### WHAT YOU ARE ASKED TO DO:
How many separate lines in this material contain the string "Erfahrung"? Respond with the number alone.

### RECORD EXTRACTS:
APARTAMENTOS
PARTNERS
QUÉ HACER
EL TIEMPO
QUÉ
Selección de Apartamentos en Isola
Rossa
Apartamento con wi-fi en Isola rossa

* * *

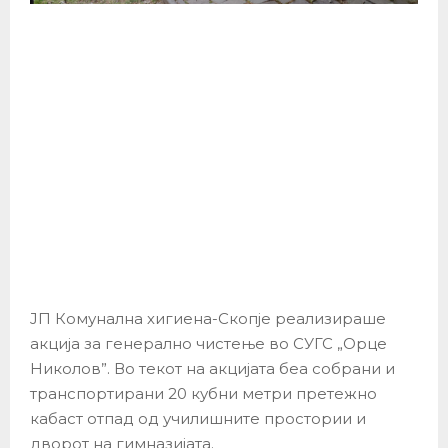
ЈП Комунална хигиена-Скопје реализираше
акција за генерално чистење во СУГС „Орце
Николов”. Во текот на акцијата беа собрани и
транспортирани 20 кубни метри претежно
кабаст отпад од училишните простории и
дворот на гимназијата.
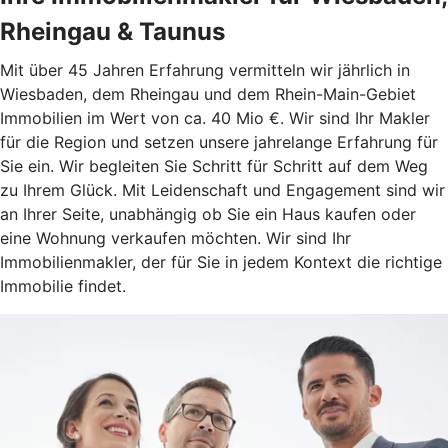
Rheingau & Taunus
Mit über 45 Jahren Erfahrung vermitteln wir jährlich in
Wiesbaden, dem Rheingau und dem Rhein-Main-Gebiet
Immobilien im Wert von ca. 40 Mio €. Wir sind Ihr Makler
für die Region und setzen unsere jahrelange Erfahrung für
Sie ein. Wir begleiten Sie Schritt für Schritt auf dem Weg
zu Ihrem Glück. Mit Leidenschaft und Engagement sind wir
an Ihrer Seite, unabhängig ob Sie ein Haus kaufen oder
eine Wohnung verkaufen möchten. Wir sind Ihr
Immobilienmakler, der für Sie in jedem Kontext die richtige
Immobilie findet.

### WRITTEN ANSWER:
2